'''

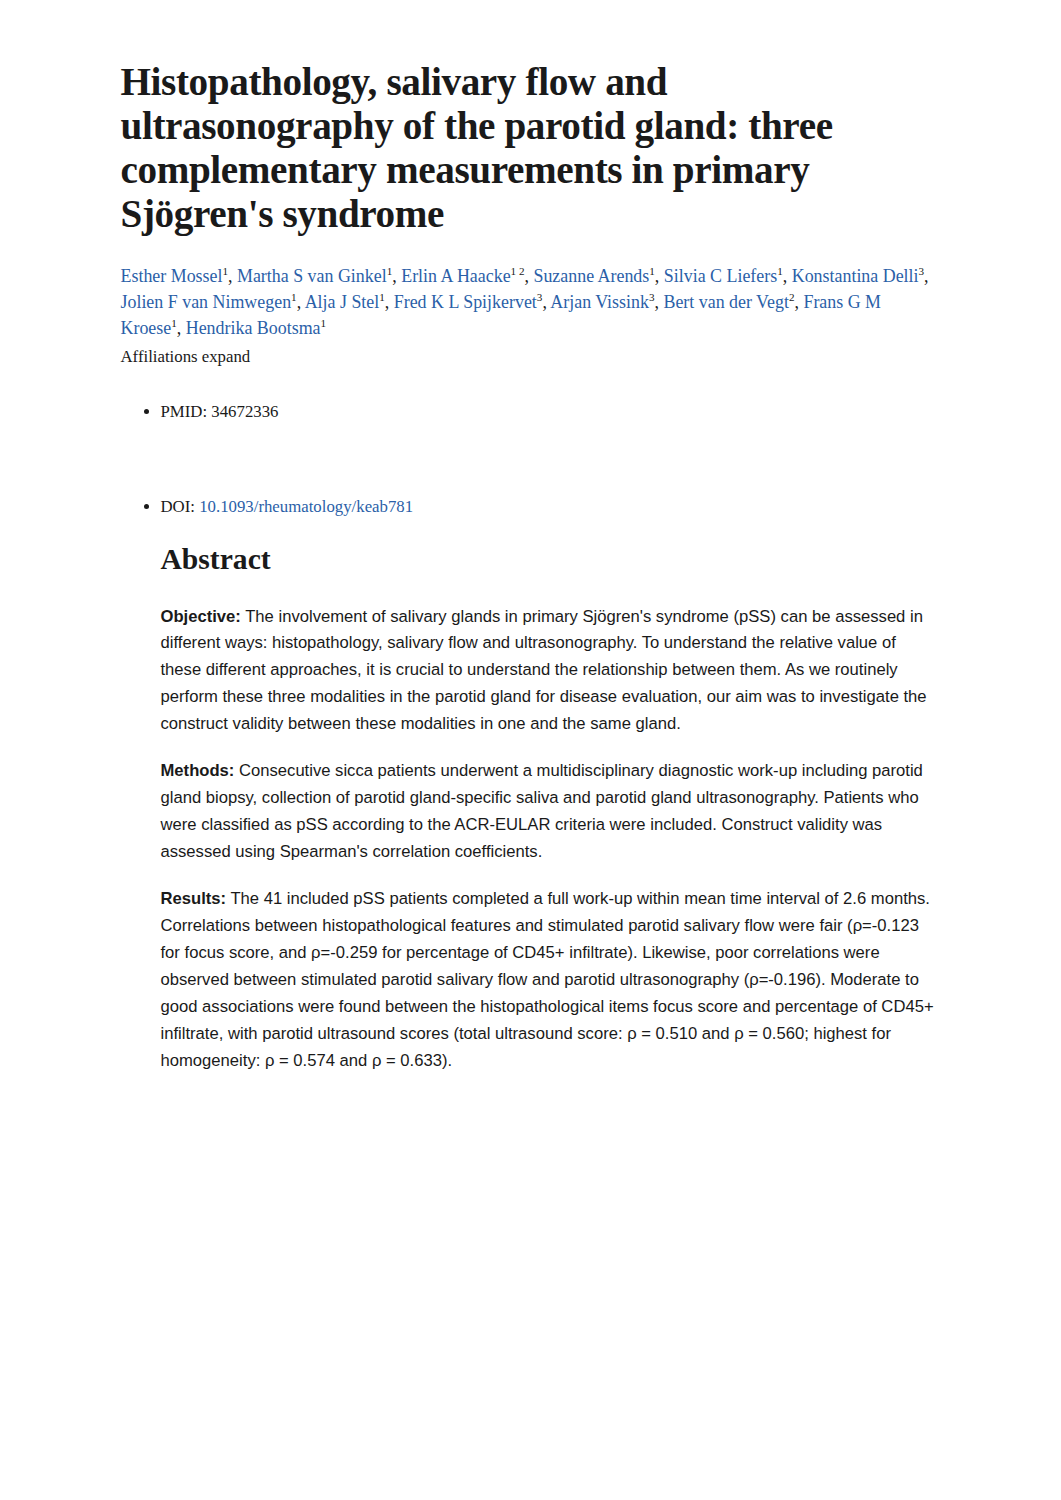Histopathology, salivary flow and ultrasonography of the parotid gland: three complementary measurements in primary Sjögren's syndrome
Esther Mossel1, Martha S van Ginkel1, Erlin A Haacke1 2, Suzanne Arends1, Silvia C Liefers1, Konstantina Delli3, Jolien F van Nimwegen1, Alja J Stel1, Fred K L Spijkervet3, Arjan Vissink3, Bert van der Vegt2, Frans G M Kroese1, Hendrika Bootsma1
Affiliations expand
PMID: 34672336
DOI: 10.1093/rheumatology/keab781
Abstract
Objective: The involvement of salivary glands in primary Sjögren's syndrome (pSS) can be assessed in different ways: histopathology, salivary flow and ultrasonography. To understand the relative value of these different approaches, it is crucial to understand the relationship between them. As we routinely perform these three modalities in the parotid gland for disease evaluation, our aim was to investigate the construct validity between these modalities in one and the same gland.
Methods: Consecutive sicca patients underwent a multidisciplinary diagnostic work-up including parotid gland biopsy, collection of parotid gland-specific saliva and parotid gland ultrasonography. Patients who were classified as pSS according to the ACR-EULAR criteria were included. Construct validity was assessed using Spearman's correlation coefficients.
Results: The 41 included pSS patients completed a full work-up within mean time interval of 2.6 months. Correlations between histopathological features and stimulated parotid salivary flow were fair (ρ=-0.123 for focus score, and ρ=-0.259 for percentage of CD45+ infiltrate). Likewise, poor correlations were observed between stimulated parotid salivary flow and parotid ultrasonography (ρ=-0.196). Moderate to good associations were found between the histopathological items focus score and percentage of CD45+ infiltrate, with parotid ultrasound scores (total ultrasound score: ρ = 0.510 and ρ = 0.560; highest for homogeneity: ρ = 0.574 and ρ = 0.633).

'''

* [WORK REQUEST]:
Reproduce the entries exactly. Do not carry over any picture.

* [SOLUTION TO THIS PROBLEM]:
Histopathology, salivary flow and ultrasonography of the parotid gland: three complementary measurements in primary Sjögren's syndrome
Esther Mossel1, Martha S van Ginkel1, Erlin A Haacke1 2, Suzanne Arends1, Silvia C Liefers1, Konstantina Delli3, Jolien F van Nimwegen1, Alja J Stel1, Fred K L Spijkervet3, Arjan Vissink3, Bert van der Vegt2, Frans G M Kroese1, Hendrika Bootsma1
Affiliations expand
PMID: 34672336
DOI: 10.1093/rheumatology/keab781
Abstract
Objective: The involvement of salivary glands in primary Sjögren's syndrome (pSS) can be assessed in different ways: histopathology, salivary flow and ultrasonography. To understand the relative value of these different approaches, it is crucial to understand the relationship between them. As we routinely perform these three modalities in the parotid gland for disease evaluation, our aim was to investigate the construct validity between these modalities in one and the same gland.
Methods: Consecutive sicca patients underwent a multidisciplinary diagnostic work-up including parotid gland biopsy, collection of parotid gland-specific saliva and parotid gland ultrasonography. Patients who were classified as pSS according to the ACR-EULAR criteria were included. Construct validity was assessed using Spearman's correlation coefficients.
Results: The 41 included pSS patients completed a full work-up within mean time interval of 2.6 months. Correlations between histopathological features and stimulated parotid salivary flow were fair (ρ=-0.123 for focus score, and ρ=-0.259 for percentage of CD45+ infiltrate). Likewise, poor correlations were observed between stimulated parotid salivary flow and parotid ultrasonography (ρ=-0.196). Moderate to good associations were found between the histopathological items focus score and percentage of CD45+ infiltrate, with parotid ultrasound scores (total ultrasound score: ρ = 0.510 and ρ = 0.560; highest for homogeneity: ρ = 0.574 and ρ = 0.633).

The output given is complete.